Source extract:
┌──

Right now we spend around $632 billion on defense – not counting foreign aid inducements or veteran benefits – and that’s more than the combined expenditures of China, Russia, England, India, Brazil and, basically, anyone else who matters. So Jindal echoes many  risible talking points made by Lindsey Graham and others recently, namely that we have cut “down to the smallest Army since 1940, the smallest Navy since 1915.” As if three rowboats should be measured against three aircraft carriers or a massive drafted army during World War II is comparable to the technological force we need today.

Are we really hampered in our fight ISIS or anyone else due to cutbacks? The fact is, American taxpayers are on the hook for 37 percent of the world’s military expenditures. Since we shoulder more responsibility, the cost is commensurate with our obligations. Whether that’s a good thing is another debate. But if conservatives continue to argue that massive government-run bureaucracies are debilitated by incompetence, waste, graft and corruption, surely they can’t believe the military is immune. Is there really no reform that might recoup the slight budget cuts that have hit military spending? No superfluous weapons program that might be nixed? No waste? In 2011, Secretary of Defense Robert Gates called the Pentagon’s spending infrastructure “an amalgam of fiefdoms without centralized mechanisms to allocate resources, track expenditures, and measure results.” He went on to say that he learned it “was nearly impossible to get accurate information and answers to questions such as ‘How much money did you spend’ and ‘How many people do you have?’” We won’t see an audit of military spending until 2017. How could we possibly know where we stand?

Jindal has often argues that we can’t fix education or poverty or health care by simply throwing money at the problem. Apparently defense is exempt from fiscal conservatism. He points out that in 2009 the government spent $830 billion — not including debt service costs — on a reckless stimulus bill. And in 2010, Washington passed Obamacare, which by 2024 will cost $235 billion per year in coverage expansions. If we can afford these sort of programs, why can’t we afford to protect the nation’s security, Jindal asks. Well, we can. But politically speaking, if Obama is a hypocrite for expanding a welfare state we can’t afford while cutting military funding, then hawks might consider the political implications of advocating for cuts in food stamps and Medicaid as they plow another trillion dollars into military spending over the next decade.

└──

Dataset extract:

┌──

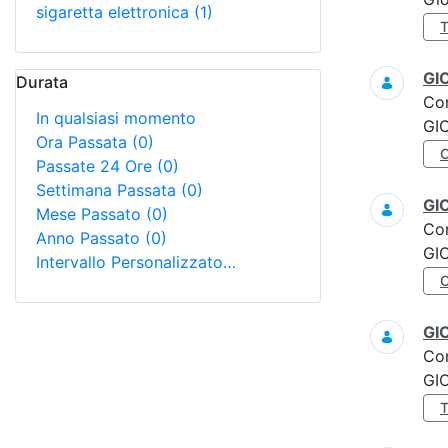
sigaretta elettronica
(1)
GI
Durata
Co
In qualsiasi momento
GI
Ora Passata
(0)
Passate 24 Ore
(0)
Settimana Passata
(0)
GI
Mese Passato
(0)
Co
Anno Passato
(0)
GI
Intervallo Personalizzato…
GI
Co
GI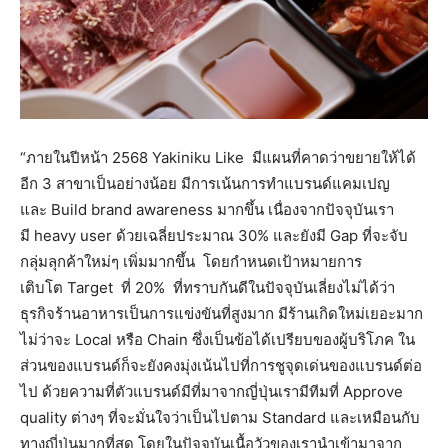
“ภายในปีหน้า 2568 Yakiniku Like มีแผนที่คาดว่าขยายให้ได้
อีก 3 สาขาเป็นอย่างน้อย มีการเน้นการทำแบรนด์แคมเปญ
และ Build brand awareness มากขึ้น เนื่องจากปัจจุบันเรา
มี heavy user ด้วยเฉลี่ยประมาณ 30% และยังมี Gap ที่จะจับ
กลุ่มลุกค้าใหม่ๆ เพิ่มมากขึ้น โดยกำหนดเป้าหมายการ
เติบโต Target ที่ 20% ที่ทราบกันดีในปัจจุบันเลี่ยงไม่ได้ว่า
ธุรกิจร้านอาหารเป็นการแข่งขันที่สูงมาก มีร้านเกิดใหม่เยอะมาก
ไม่ว่าจะ Local หรือ Chain ซึ่งเป็นข้อได้เปรียบของผู้บริโภค ใน
ส่วนของแบรนด์ก็จะยังคงมุ่งเน้นไปที่การชูจุดเด่นของแบรนด์ต่อ
ไป ด้วยความที่ตัวแบรนด์มีที่มาจากญี่ปุ่นเรามีทีมที่ Approve
quality ต่างๆ ที่จะมั่นใจว่าเป็นไปตาม Standard และเหมือนกับ
ทางญี่ปุ่นมากที่สุด โดยในปัจจุบันเนื้อวัวของเรานำเข้ามาจาก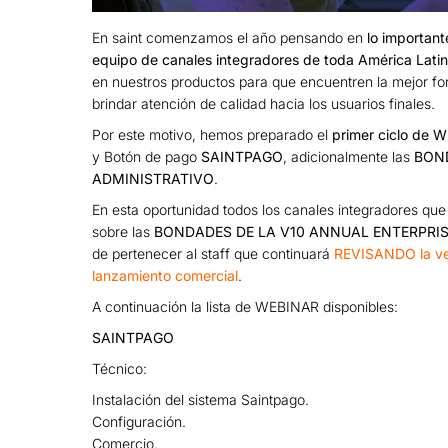
En saint comenzamos el año pensando en
lo important
equipo de canales integradores de toda América Lati
en nuestros productos para que encuentren la mejor fo
brindar atención de calidad hacia los usuarios finales.
Por este motivo, hemos preparado el
primer ciclo de 
y Botón de pago
SAINTPAGO
, adicionalmente las
BOND
ADMINISTRATIVO
.
En esta oportunidad todos los canales integradores que 
sobre las
BONDADES DE LA V10 ANNUAL ENTERPRI
de pertenecer al staff que continuará
REVISANDO la ver
lanzamiento comercial
.
A continuación la lista de WEBINAR disponibles:
SAINTPAGO
Técnico:
Instalación del sistema Saintpago.
Configuración.
Comercio.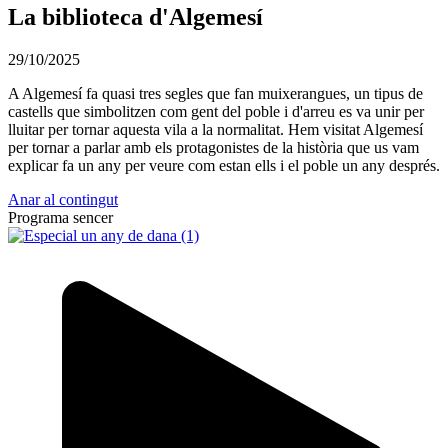
La biblioteca d'Algemesí
29/10/2025
A Algemesí fa quasi tres segles que fan muixerangues, un tipus de
castells que simbolitzen com gent del poble i d'arreu es va unir per
lluitar per tornar aquesta vila a la normalitat. Hem visitat Algemesí
per tornar a parlar amb els protagonistes de la història que us vam
explicar fa un any per veure com estan ells i el poble un any després.
Anar al contingut
Programa sencer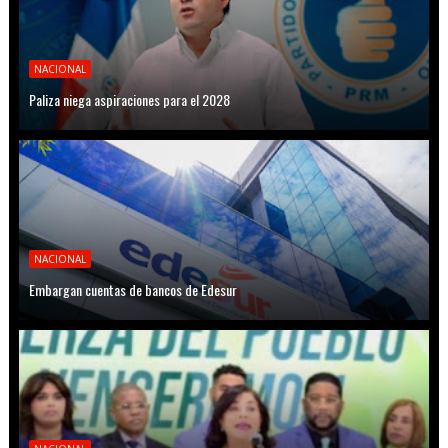
NACIONAL
Paliza niega aspiraciones para el 2028
NACIONAL
Embargan cuentas de bancos de Edesur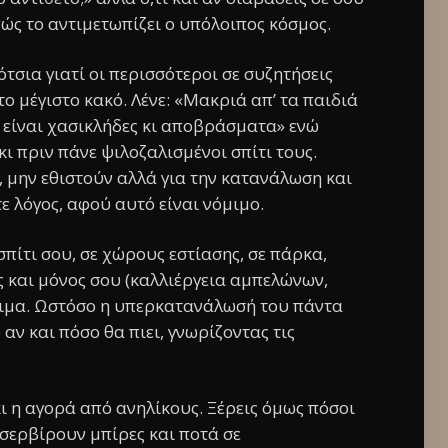
πώς το αντιμετωπίζει ο υπόλοιπος κόσμος.
ότσια γιατί οι περισσότεροι σε συζητήσεις
ο μέγιστο κακό. Λένε: «Μακριά απ’ τα παιδιά
η είναι χασικλήδες κι αποβράσματα» ενώ
ι πριν πάνε ψιλοζαλισμένοι σπίτι τους.
 μην εθιστούν αλλά για την κατανάλωση και
 λόγος, αφού αυτό είναι νόμιμο.
πίτι σου, σε χώρους εστίασης, σε πάρκα,
ς και μόνος σου (καλλιέργεια αμπελώνων,
όμιμα. Ωστόσο η υπερκατανάλωσή του πάντα
 αν και πόσο θα πιει, γνωρίζοντας τις
ι η αγορά από ανηλίκους. Ξέρεις όμως πόσοι
σερβίρουν μπίρες και ποτά σε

└──

What to work on:
**A)** Translate into Spanish this sentence from the defense spending passage: "The fact is, American taxpayers are on the hook for 37 percent of the world’s military expenditures."
**B)** Echo the defense spending passage word for word, everything from "Right now we" down to "we need today.".

Solved problems:
**A)** Lo cierto es que los contribuyentes estadounidenses cargan con el 37 por ciento del gasto militar mundial.

**B)**
Right now we spend around $632 billion on defense – not counting foreign aid inducements or veteran benefits – and that’s more than the combined expenditures of China, Russia, England, India, Brazil and, basically, anyone else who matters. So Jindal echoes many  risible talking points made by Lindsey Graham and others recently, namely that we have cut “down to the smallest Army since 1940, the smallest Navy since 1915.” As if three rowboats should be measured against three aircraft carriers or a massive drafted army during World War II is comparable to the technological force we need today.